How many straws does it take to break a camel’s back?
If we’re talking about a conventional dromedary camel, then 1,320 pounds should do it.
But if we’re talking about the overblown, incompetent, equally authoritarian yet powerless governing body of college sports, it seems that no amount of scandals and stupidity is enough.
Yesterday’s announcement of a full-scale FBI investigation should be the final straw, the final indictment on the NCAA’s broken system.
Yesterday, the FBI revealed it is investigating two related complaints. One in which individuals representing big sportswear brands (specifically Adidas) funneled money to top high school basketball prospects in exchange for them to attend schools that were partnered with those brands.
The second involves professional agents bribing college coaches to get them to direct players to those agents. Overall, 10 people have been arrested, including four assistant coaches: Chuck Person (Auburn), Emanuel Richardson (Arizona), Lamont Evans (Oklahoma State) and Tony Bland (USC).
But the worst part of the whole ordeal is how unsurprised many seem. Commentators and coaches have been quoted as saying they aren’t shocked by the news.

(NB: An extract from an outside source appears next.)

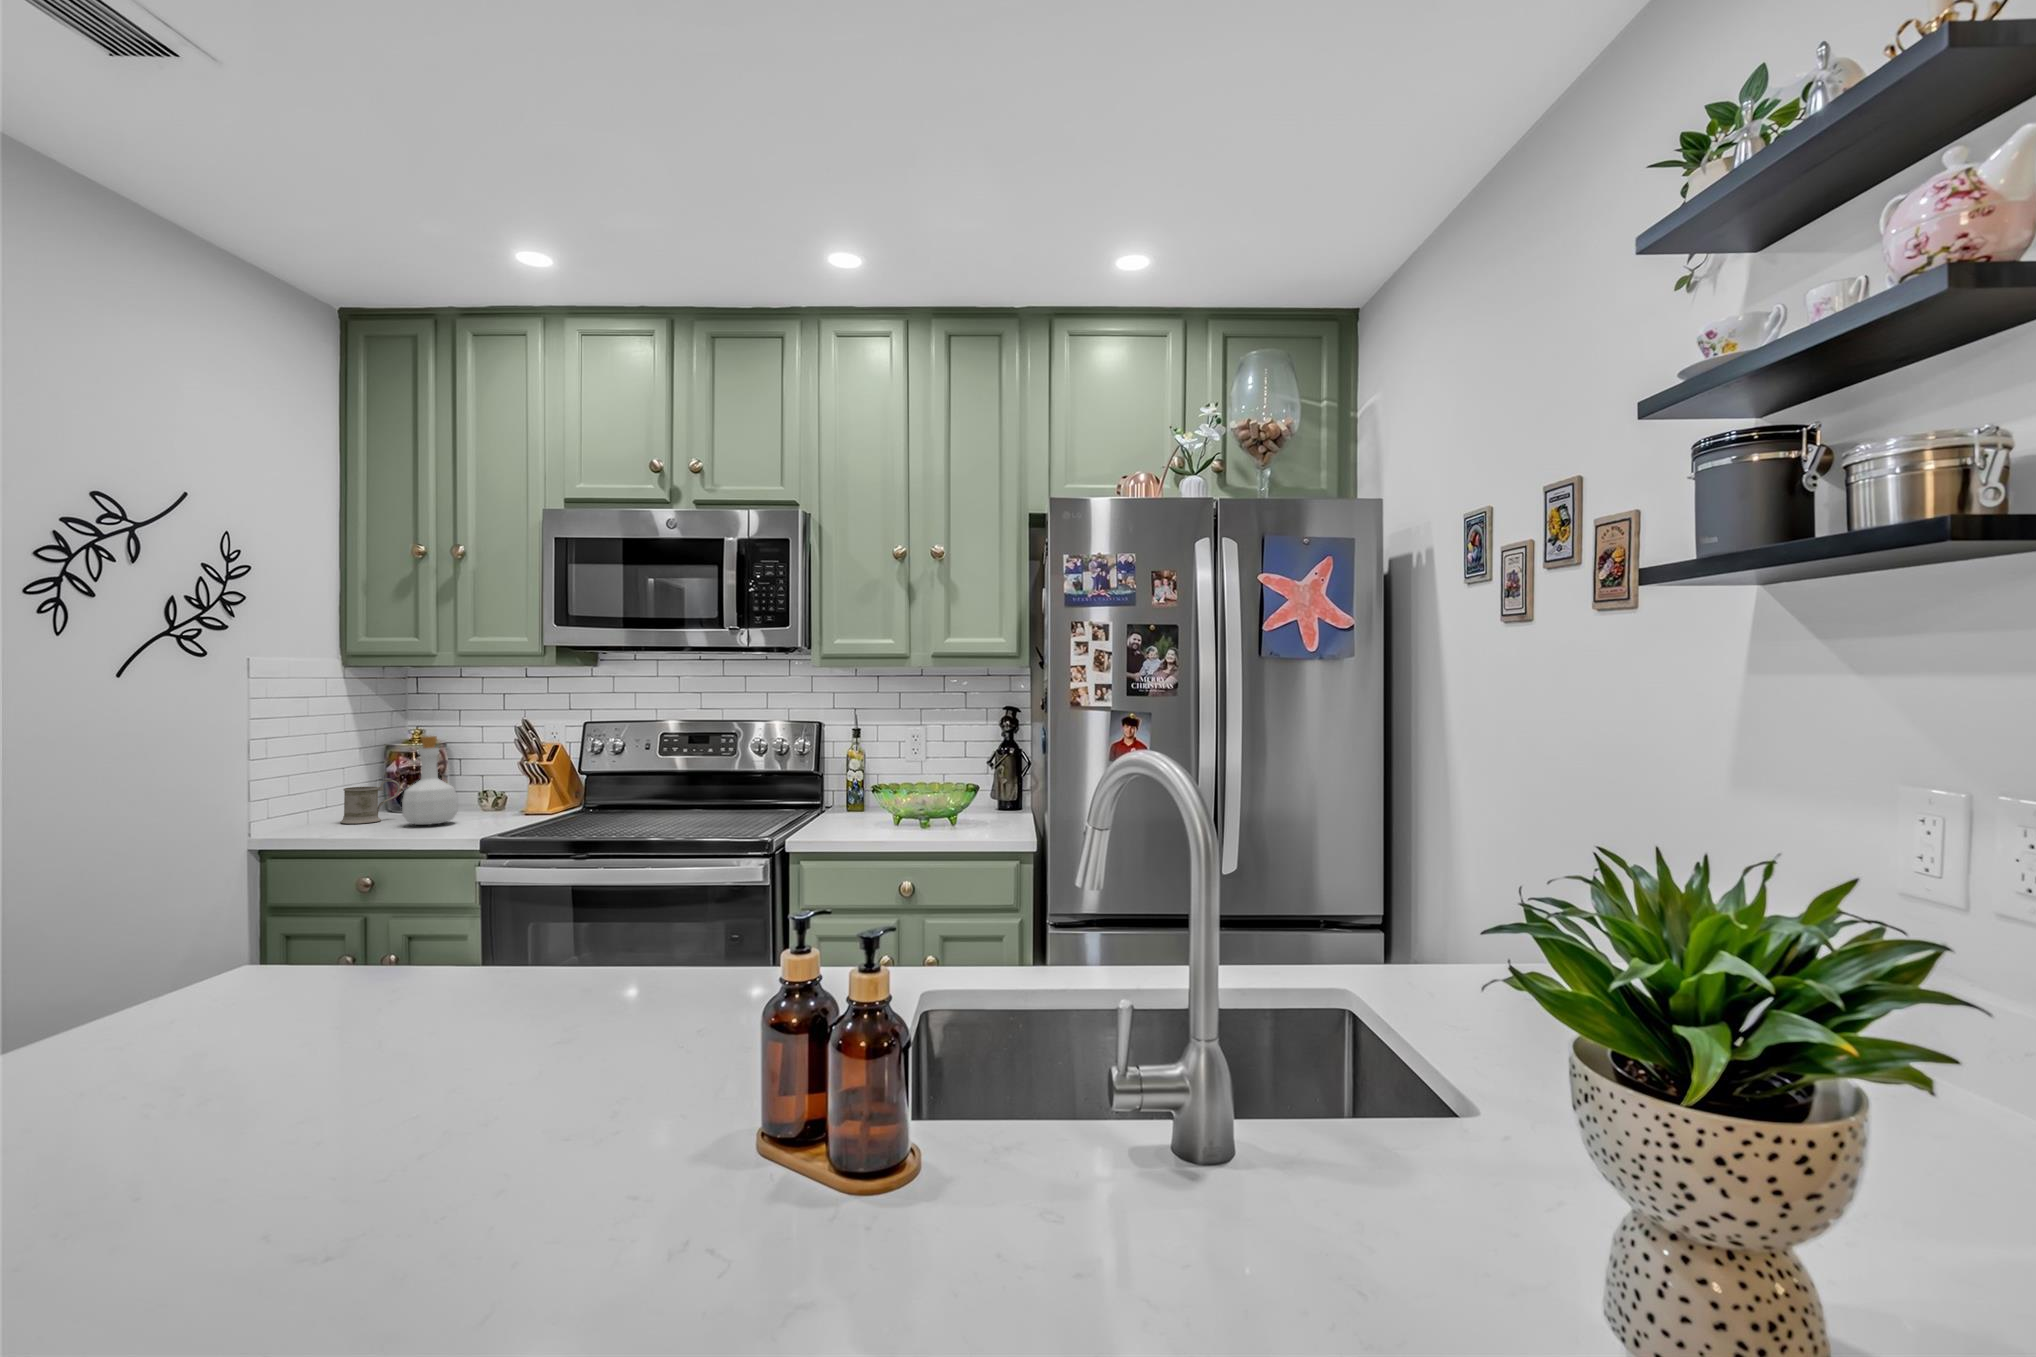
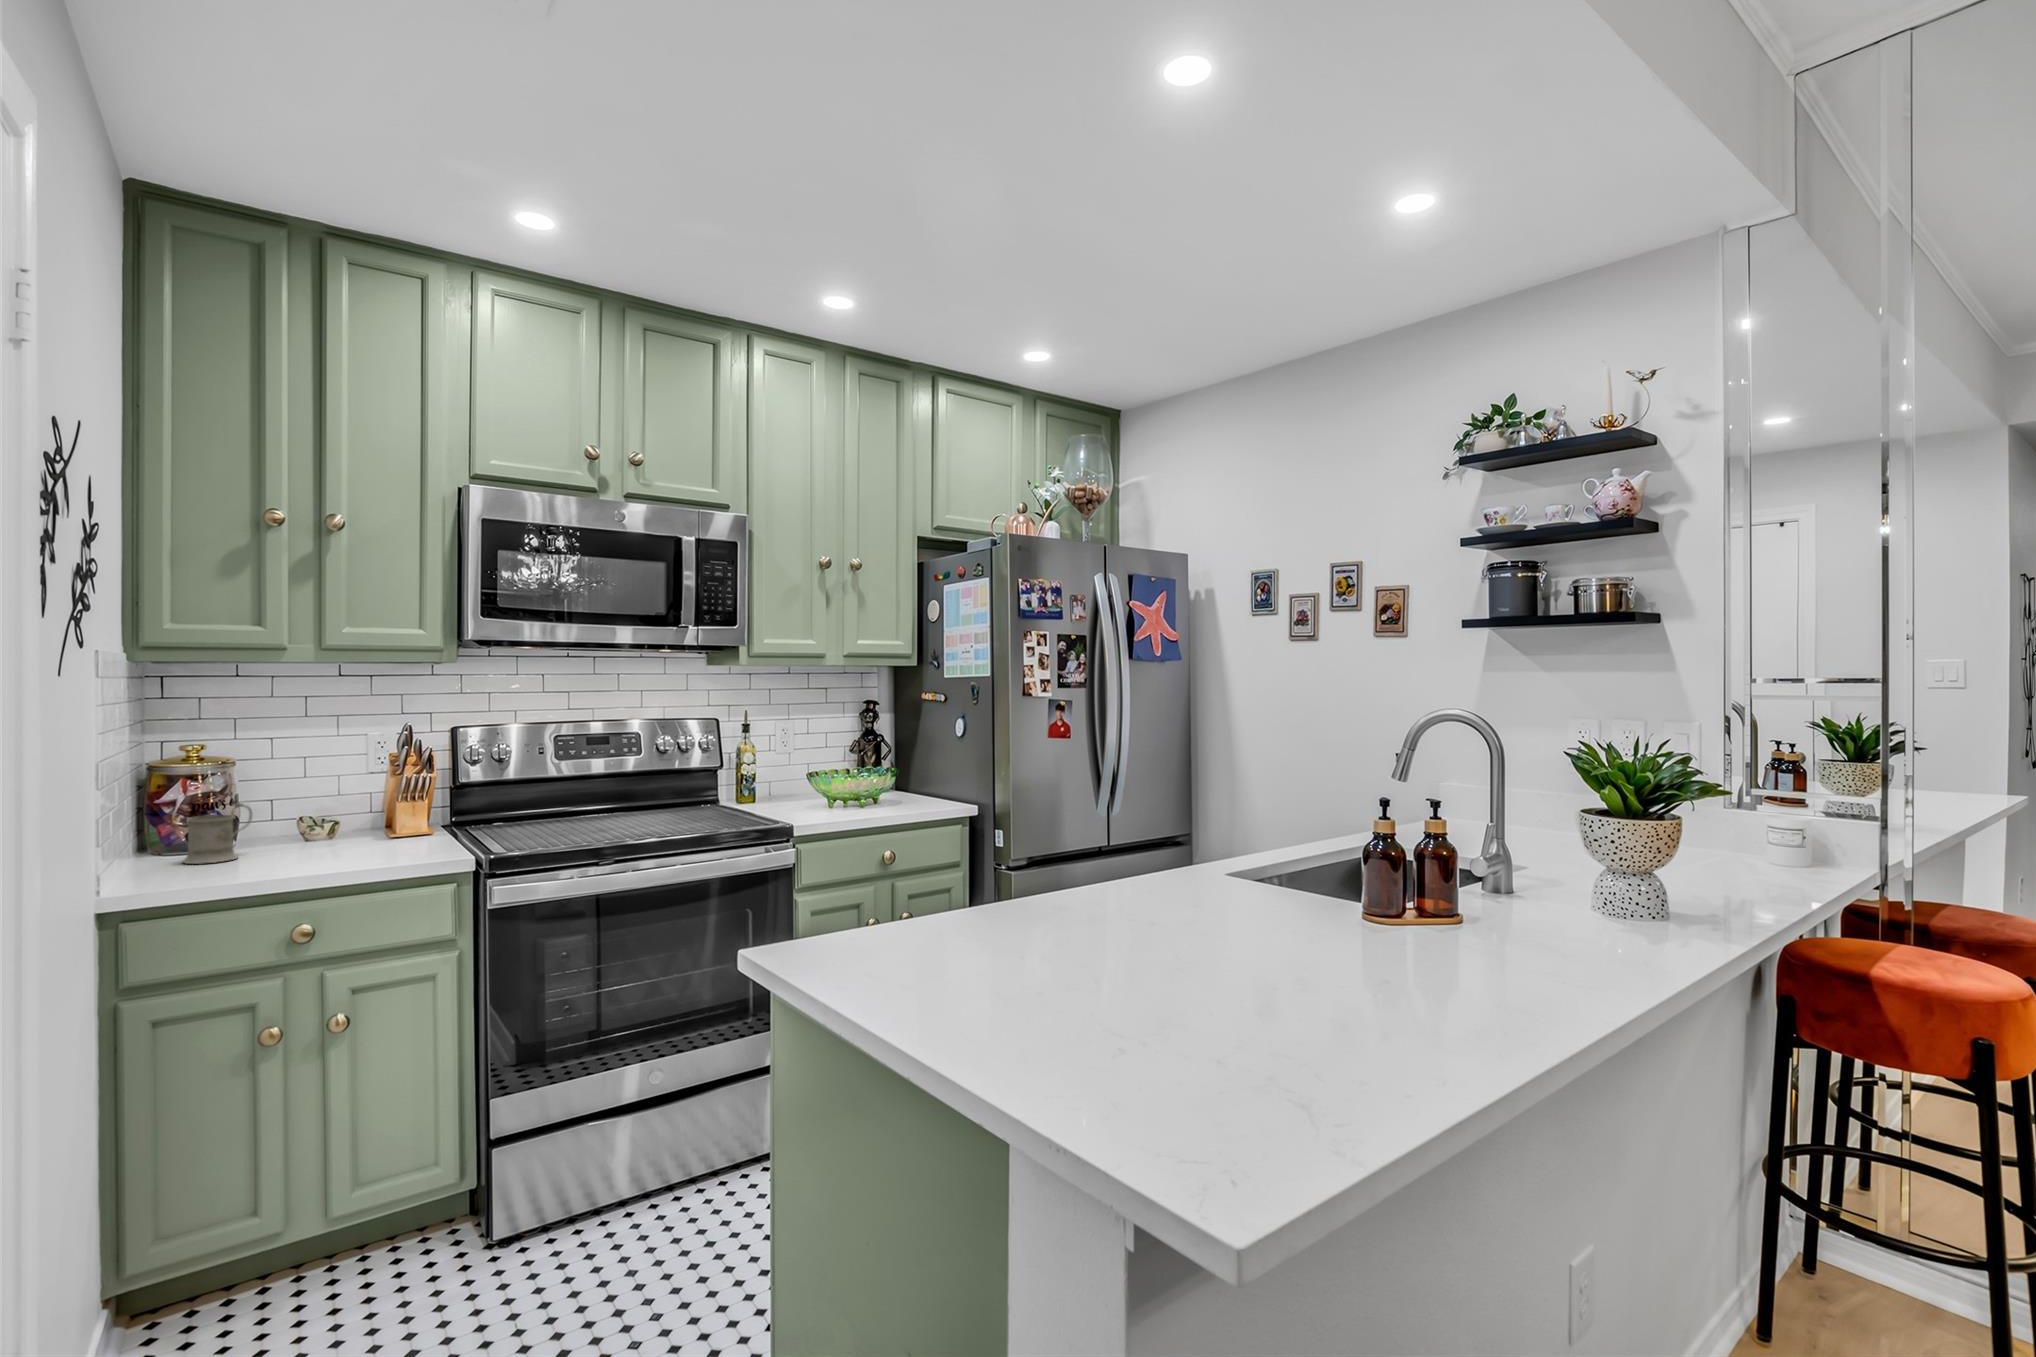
bottle: present [402,736,458,825] -> none [298,747,367,854]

It’s just business as usual and a few guys just weren’t careful enough.
But college sports can’t let this be business as usual.
The charges brought forward by the FBI reveals how bankrupt the NCAA is. To be clear, the NCAA did not engage in the alleged bribery and neither did it directly encourage players ... sorry, student-athletes, to sign with particular agents. But the system the NCAA has created over the past half century encourages endemic corruption, such as that the FBI has discovered.
The influx of money from TV deals and sportswear contracts in college sports has raised the stakes to such a point where coaches are willing to resort to bribery to lure blue-chip recruits to their school.
Players too, since they can’t make money while in college, are encouraged to engage in shady dealings with agents and advisors who claim to be able to help them get to the NBA.
Now, no system is perfect and even the federal government can’t figure out how to curb the black market of drugs and arms. But the NCAA doesn’t even attempt to address the problem.
Instead, the organization is lost in its fantasy land where it expects every athlete to fully commit themselves to the spirit of amateurism and this ignores the very real pressures star athletes face. In fact, the NCAA is more concerned in cracking down on players making money off their own names, than with thinking of ways to fix a system where athletes can get into serious trouble with shady figures offering representation.
Instead of forcing athletes who want to go pro to deal with agents outside of the rules and behind closed doors, why not allow athletes to retain agents in college? A regulated system is a cleaner system and this way, the NCAA could have some sort of oversight and could impose regulations on what agents could and could not do.
But instead of fixing the billion-dollar shadow economy its misguided system has created, the NCAA will zero in on its misplaced sense of amateurism, hold that sacred and disregard anything else going on.
That’s why the NCAA didn’t break when a Louisville coach hired prostitutes to “convince” recruits to sign on.
It didn’t break on any number of occasions it doled out arbitrarily harsh punishments to schools that self-reported an infraction and less severe ones to schools that never owned up to their mistakes.
And the current FBI investigation is just the latest example of how the NCAA is absolutely powerless when it conducts its own investigations and is left at the mercy of the FBI, the media or schools self-reporting to find anything out about possible infractions.
But this time it isn’t business as usual for the NCAA. This time there are federal charges.
If college sports is to improve, let’s hope this is the straw that breaks the camel’s back.